Dobo, suaradamai.com – Gubernur Maluku, Hendrik Lewerissa bersama Menteri PKP Maruarar Sirait dan Kepala BPS Amalia Adininggar Widyasanti menandatangani Nota Kesepakatan tentang Sinergitas Penyediaan Data dan Penyelenggaraan Perumahan untuk Masyarakat Berpenghasilan Rendah (MBR) serta ASN di Maluku.
Penandatanganan berlangsung di Kantor Kementerian Perumahan dan Kawasan Permukiman (PKP), Wisma Mandiri II, Selasa (16/9/2025).
Kemudian dilanjutkan oleh para Bupati dan Wali Kota se-Maluku, termasuk Bupati Kepulauan Aru Timotius Kaidel, disaksikan perwakilan BTN, BP Tapera, Anggota DPR RI Saidah Uluputty, Ketua DPRD Maluku Benhur Watubun, dan sejumlah stakeholder lainnya.
Nota ini menegaskan komitmen untuk menyediakan data akurat guna mendukung pembangunan perumahan bagi MBR dan ASN. Kementerian PKP bersama BP Tapera mengalokasikan 3.000 unit rumah subsidi untuk Maluku pada 2025, dengan 200 unit dialokasikan untuk Kabupaten Kepulauan Aru.
Program ini diharapkan mempermudah masyarakat dan ASN memiliki hunian layak di wilayah kepulauan.
Sebelum penandatanganan, Menteri Maruarar mengadakan audiensi dengan Gubernur dan kepala daerah.
Ia menegaskan pentingnya data BPS sebagai acuan tunggal. “Ini peluang emas untuk berkoordinasi dengan BPS. Data itu kunci, dan kami hanya pakai data BPS,” ujarnya
Ia juga mengapresiasi Gubernur Maluku atas timnya yang lengkap.

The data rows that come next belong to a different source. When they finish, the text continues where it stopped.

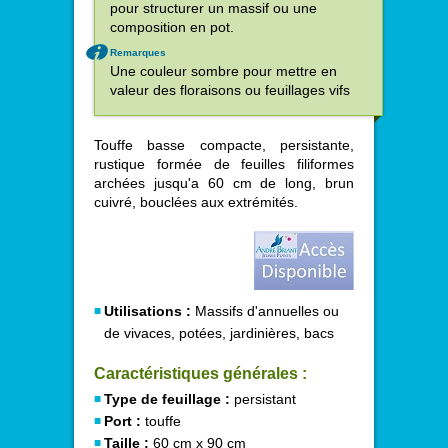
pour structurer un massif ou une
composition en pot.
Remarques
Une couleur sombre pour mettre en
valeur des floraisons ou feuillages vifs
Touffe basse compacte, persistante,
rustique formée de feuilles filiformes
archées jusqu'a 60 cm de long, brun
cuivré, bouclées aux extrémités.
Utilisations :
Massifs d'annuelles ou
de vivaces, potées, jardinières, bacs
Caractéristiques générales :
Type de feuillage :
persistant
Port :
touffe
Taille :
60 cm x 90 cm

Dalam suasana akrab, Menteri bertanya, “Dari Maluku, yang paling jauh dari mana?” Gubernur menjawab, “Kepulauan Aru dan MBD.” Maruarar menambahkan, “Kami layani dengan regulasi dan pengetahuan yang jelas.
Gubernur Hendrik menegaskan, “Data BPS yang akurat memastikan bantuan kita tepat sasaran.”
Menteri menyambut baik, seraya menegaskan bahwa kebijakan satu data merupakan arahan Presiden.
“Kami hanya gunakan data BPS, sesuai instruksi Presiden,” katanya.Di akhir acara, Menteri memastikan, “3.000 unit rumah subsidi siap terserap di 2025?” Gubernur menjawab tegas, “Siap!”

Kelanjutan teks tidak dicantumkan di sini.